### Data to process
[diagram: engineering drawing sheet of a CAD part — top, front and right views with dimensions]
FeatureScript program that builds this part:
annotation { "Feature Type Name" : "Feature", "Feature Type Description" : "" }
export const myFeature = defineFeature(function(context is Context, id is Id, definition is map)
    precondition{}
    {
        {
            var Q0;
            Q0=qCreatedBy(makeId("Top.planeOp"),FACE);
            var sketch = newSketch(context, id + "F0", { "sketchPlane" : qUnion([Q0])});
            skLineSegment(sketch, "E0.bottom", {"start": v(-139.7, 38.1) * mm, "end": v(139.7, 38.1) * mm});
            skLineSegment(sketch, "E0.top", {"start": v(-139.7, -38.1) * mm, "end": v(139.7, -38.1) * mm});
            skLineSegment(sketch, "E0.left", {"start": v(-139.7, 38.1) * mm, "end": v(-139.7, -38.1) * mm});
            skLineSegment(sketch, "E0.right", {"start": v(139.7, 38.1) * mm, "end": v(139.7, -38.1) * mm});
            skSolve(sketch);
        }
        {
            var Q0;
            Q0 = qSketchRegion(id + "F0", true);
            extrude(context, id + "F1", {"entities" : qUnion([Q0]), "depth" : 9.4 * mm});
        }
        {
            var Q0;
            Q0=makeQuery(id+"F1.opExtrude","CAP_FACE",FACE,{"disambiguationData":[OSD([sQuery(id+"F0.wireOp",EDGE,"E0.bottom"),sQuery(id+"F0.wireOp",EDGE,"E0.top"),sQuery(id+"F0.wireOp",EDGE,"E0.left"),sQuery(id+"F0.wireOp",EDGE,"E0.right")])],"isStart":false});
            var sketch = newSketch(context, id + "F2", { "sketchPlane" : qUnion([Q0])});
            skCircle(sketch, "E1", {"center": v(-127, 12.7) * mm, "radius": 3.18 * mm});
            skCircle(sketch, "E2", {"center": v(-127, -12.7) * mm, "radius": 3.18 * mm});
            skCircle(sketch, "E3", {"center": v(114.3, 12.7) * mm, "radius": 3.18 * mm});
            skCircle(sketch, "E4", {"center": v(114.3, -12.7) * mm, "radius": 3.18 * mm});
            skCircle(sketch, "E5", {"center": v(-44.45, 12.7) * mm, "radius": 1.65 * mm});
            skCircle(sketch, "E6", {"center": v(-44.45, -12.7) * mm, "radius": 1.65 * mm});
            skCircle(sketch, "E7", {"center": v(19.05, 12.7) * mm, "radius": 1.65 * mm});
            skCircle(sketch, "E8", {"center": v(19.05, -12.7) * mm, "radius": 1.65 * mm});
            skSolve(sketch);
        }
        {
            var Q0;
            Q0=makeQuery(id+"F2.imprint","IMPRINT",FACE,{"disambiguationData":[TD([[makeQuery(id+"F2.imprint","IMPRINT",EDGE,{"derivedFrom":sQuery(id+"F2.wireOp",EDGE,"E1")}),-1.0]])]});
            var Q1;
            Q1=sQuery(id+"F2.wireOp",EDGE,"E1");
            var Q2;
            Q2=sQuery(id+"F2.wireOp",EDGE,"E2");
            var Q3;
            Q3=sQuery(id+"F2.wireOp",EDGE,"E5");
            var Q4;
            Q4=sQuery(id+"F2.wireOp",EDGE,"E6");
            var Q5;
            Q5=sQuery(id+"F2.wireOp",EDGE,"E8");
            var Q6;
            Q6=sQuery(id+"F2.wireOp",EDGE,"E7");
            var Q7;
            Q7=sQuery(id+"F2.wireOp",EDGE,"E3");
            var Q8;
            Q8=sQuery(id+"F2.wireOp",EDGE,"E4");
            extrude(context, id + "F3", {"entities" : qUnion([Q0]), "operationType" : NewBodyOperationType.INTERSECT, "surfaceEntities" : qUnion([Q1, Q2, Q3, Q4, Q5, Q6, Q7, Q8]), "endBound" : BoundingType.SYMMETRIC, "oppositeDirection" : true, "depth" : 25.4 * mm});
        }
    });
---
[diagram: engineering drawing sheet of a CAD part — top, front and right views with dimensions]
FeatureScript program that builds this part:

### Problem to work on
Please extract every line of the rows above that contains the string "true" and copy each one in full.

### Output
            Q0 = qSketchRegion(id + "F0", true);
            extrude(context, id + "F3", {"entities" : qUnion([Q0]), "operationType" : NewBodyOperationType.INTERSECT, "surfaceEntities" : qUnion([Q1, Q2, Q3, Q4, Q5, Q6, Q7, Q8]), "endBound" : BoundingType.SYMMETRIC, "oppositeDirection" : true, "depth" : 25.4 * mm});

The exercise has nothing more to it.